STUDY HISTORY 2021.09.09

The History of Zen: Discovering the Roots of Sōtō Zen (22)

From Prof. KAGAMISHIMA Genryū’s Zengaku gairon kōgi nōto
(Introduction to Zen Studies Lecture Notes)

 Fundamentally, Zen is a teaching of faith in the Buddha Nature仏性 we inherently possess, and aims at revealing and manifesting it. Fundamentally, Pure Land is a teaching of faith in Amitāyus Buddha阿弥陀仏 who is external to us, and aims at being saved by him. In Japan Zen and Pure Land are called the teachings of Self-power and Other-power, and are separate traditions. In China the two traditions integrated and a school called Pure Land Zen emerged. The view of Pure Land Zen is that Pure Land practice does not interfere with Zen, and Zen does not interfere with Pure Land practice.
 This popularity of Pure Land Zen is a great change from the point of view of Tang and Song Dynasty Zen. Within the history of Pure Land Zen, two kinds of Pure Land practice are distinguished: Pure Land practice as visualization of Amitāyus Buddha観念, and Pure Land practice as reciting the name of Amitāyus Buddha唱念.
 The Pure Land practice of earlier periods consisted of the visualization of Amitāyus Buddha. In later times this transformed to reciting the name of Amitāyus Buddha. The visualization practice is known from early times, and Pure Land Zen was being practiced in the time of the disciples of the Fifth Patriarch Hongren in the Tang Dynasty. It is not clear if Hongren himself was involved in Pure Land practice, but among his disciples Niutou Fachi (Jpn. Gozu Hōji牛頭法持, 635–702) and Zizhou1 Zhixuan (Jpn. Shishū Chisen資州智選(言偏+先), 609–702) both practiced Pure Land Zen.

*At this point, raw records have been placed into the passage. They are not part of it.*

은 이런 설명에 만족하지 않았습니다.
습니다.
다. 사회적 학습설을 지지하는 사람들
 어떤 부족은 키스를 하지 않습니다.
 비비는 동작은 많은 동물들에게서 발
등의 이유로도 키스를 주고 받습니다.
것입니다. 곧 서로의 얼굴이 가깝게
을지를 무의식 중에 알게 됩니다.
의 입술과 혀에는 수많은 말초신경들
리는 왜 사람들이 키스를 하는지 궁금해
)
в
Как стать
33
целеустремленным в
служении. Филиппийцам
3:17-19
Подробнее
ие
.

However, the Pure Land Zen of both Fachi and Zhixuan was not the recitation of the name of Amitāyus Buddha, but rather the mental visualization of the appearance of the Buddha during zazen. From the Yuan to Ming Dynasties this transitioned to reciting the name of Amitāyus Buddha during zazen.
 The late Ming monk Yunqi Jianhong (Jpn. Unsei Shukō雲棲袾宏, 1535–1615) is famous as the representative of chanting the name of Amitāyus Buddha. Yunqi entered Mt. Yunqi雲棲山 in Hangzhou杭州 to found the Yunqi Monastery雲棲寺, and was active in reciting the Buddha’s name. It is reported that he had over 1,000 disciples. Yinyuan Longqi (Jpn. Ingen Ryūki隠元隆琦, 1592–1673), who established the Ōbaku School of Zen in Japan, taught the Pure Land Zen of Yunqi.

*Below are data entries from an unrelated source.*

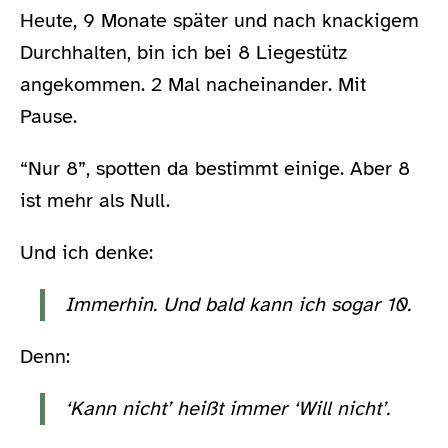
Heute, 9 Monate später und nach knackigem
Durchhalten, bin ich bei 8 Liegestütz
angekommen. 2 Mal nacheinander. Mit
Pause.
“Nur 8”, spotten da bestimmt einige. Aber 8
ist mehr als Null.
Und ich denke:
Immerhin. Und bald kann ich sogar 10.
Denn:
‘Kann nicht’ heißt immer ‘Will nicht’.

 Pure Land Zen was extremely popular in China after the Yuan and Ming Dynasties. For that reason, while in the history of Japanese Buddhism Zen and Pure Land were not practiced together, in Chinese Buddhism Zen and Pure Land were integrated to become a single school. This is unlike the situation in Japan in which Zen or Pure Land were each transmitted separately without intermixing.